ASSIGNMENT: Check each line of the data for "Создайте", and copy the ones that have it.

Stored data:
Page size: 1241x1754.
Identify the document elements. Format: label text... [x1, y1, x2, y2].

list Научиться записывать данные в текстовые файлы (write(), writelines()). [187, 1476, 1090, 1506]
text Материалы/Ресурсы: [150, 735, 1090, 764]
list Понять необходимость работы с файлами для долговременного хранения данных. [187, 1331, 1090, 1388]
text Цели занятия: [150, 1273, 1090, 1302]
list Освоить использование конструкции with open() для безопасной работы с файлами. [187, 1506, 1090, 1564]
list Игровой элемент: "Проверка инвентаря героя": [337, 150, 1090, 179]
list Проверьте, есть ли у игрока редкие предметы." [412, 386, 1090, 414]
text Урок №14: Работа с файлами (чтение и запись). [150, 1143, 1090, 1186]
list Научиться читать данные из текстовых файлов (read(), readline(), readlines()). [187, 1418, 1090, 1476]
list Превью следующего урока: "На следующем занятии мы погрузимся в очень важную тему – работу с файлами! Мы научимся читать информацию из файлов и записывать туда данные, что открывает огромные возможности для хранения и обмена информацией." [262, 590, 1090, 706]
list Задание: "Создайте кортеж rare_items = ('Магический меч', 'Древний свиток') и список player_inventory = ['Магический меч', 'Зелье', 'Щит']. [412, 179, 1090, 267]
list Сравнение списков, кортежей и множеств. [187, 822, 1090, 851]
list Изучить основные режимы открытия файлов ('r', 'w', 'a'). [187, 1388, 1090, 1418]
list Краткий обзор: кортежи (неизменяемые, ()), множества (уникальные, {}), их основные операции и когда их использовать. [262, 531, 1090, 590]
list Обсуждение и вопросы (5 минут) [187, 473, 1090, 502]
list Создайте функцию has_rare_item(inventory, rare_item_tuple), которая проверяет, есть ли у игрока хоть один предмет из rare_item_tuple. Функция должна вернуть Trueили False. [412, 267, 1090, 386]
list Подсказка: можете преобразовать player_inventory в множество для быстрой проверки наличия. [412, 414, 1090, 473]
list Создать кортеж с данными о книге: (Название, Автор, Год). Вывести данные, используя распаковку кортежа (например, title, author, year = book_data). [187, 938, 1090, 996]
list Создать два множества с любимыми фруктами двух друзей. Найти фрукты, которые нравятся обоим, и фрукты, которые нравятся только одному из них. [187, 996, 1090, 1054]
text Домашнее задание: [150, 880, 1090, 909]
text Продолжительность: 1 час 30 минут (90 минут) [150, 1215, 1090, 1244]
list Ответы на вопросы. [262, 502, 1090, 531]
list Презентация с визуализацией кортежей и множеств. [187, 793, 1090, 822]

REPLY TO THE EXERCISE:
list Задание: "Создайте кортеж rare_items = ('Магический меч', 'Древний свиток') и список player_inventory = ['Магический меч', 'Зелье', 'Щит']. [412, 179, 1090, 267]
list Создайте функцию has_rare_item(inventory, rare_item_tuple), которая проверяет, есть ли у игрока хоть один предмет из rare_item_tuple. Функция должна вернуть Trueили False. [412, 267, 1090, 386]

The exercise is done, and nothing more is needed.